2.A.79 The Threonine/Serine Exporter (ThrE) Family
The first member of the ThrE family to be characterized was the ThrE protein of Corynebacterium glutamicum (Simic et al., 2002). This protein (489aas) exhibits 10 putative TMSs and catalyzes the pmf-dependent efflux of threonine and serine (Kruse et al., 2002). It has close homologues in Mycobacterium tuberculosis (Rv 3737; 529aas; pirB70798) and Strepomyces coelicolor (578aas; pirT36336. However more distant homologues, some of which consist of 'spliced' two-component systems, are also found in E. coli, Vibrio cholera, Xylella fastidiosa, Saccharomyces cerevisiae, Schizosaccharomyces pombe and Methanobacterium thermoautotrophicum. Thus, members of the ThrE family are diverse in sequence and are ubiquitous, being found in bacteria, archaea and eukaryotes (Eggeling and Sahm, 2003; Yen et al., 2002). Other characterized members of this family catalyze succinate (and probably other dicarboxylate) transport (export; see TC# 2.A.79.2.1).
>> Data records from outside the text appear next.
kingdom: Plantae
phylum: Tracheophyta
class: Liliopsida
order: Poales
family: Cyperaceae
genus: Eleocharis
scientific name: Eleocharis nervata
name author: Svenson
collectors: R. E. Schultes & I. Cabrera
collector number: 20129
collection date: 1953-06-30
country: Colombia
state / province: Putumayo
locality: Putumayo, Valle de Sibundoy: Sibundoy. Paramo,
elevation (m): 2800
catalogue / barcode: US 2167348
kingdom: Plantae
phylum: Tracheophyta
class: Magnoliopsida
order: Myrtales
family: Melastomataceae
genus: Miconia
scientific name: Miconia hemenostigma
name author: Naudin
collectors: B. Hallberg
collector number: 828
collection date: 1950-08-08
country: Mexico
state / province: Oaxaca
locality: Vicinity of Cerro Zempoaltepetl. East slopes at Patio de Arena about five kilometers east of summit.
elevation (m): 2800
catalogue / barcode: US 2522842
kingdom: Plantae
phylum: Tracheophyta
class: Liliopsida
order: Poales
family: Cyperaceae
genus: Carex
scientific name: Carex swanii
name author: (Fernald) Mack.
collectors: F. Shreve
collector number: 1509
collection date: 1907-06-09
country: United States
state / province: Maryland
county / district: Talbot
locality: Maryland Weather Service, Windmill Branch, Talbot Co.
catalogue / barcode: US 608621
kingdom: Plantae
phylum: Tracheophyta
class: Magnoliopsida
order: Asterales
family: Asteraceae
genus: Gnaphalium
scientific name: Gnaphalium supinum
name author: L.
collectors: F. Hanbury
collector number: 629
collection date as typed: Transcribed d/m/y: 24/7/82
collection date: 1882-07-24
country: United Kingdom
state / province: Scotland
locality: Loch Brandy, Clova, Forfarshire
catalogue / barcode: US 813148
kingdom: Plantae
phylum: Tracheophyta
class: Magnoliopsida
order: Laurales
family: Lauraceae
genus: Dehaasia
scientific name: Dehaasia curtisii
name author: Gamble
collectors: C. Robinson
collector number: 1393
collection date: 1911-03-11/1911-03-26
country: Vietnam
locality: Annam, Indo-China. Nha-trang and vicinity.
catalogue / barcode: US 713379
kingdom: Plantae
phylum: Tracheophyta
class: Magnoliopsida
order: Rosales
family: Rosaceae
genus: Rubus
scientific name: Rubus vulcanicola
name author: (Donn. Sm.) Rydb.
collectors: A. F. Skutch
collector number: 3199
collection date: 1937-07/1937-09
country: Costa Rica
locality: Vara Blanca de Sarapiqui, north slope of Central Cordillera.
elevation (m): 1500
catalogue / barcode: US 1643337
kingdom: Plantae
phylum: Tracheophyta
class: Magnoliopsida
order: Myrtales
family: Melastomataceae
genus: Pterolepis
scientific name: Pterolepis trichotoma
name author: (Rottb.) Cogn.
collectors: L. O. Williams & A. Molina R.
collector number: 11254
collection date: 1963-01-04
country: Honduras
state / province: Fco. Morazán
The transport reaction catalyzed by ThrE of E. coli (TC# 2.A.79.1.1) is:
threonine or serine (in) + H+ (out) ⇌ threonine or serine (out) + H+ (in)
That for YjjPB of E. coli (TC# 2.A.79.2.1) is:
dicarboxylate (succinate, and probably malate and fumarate) (in) + H+ (out) ⇌ dicarboxylate (out) + H+ (in).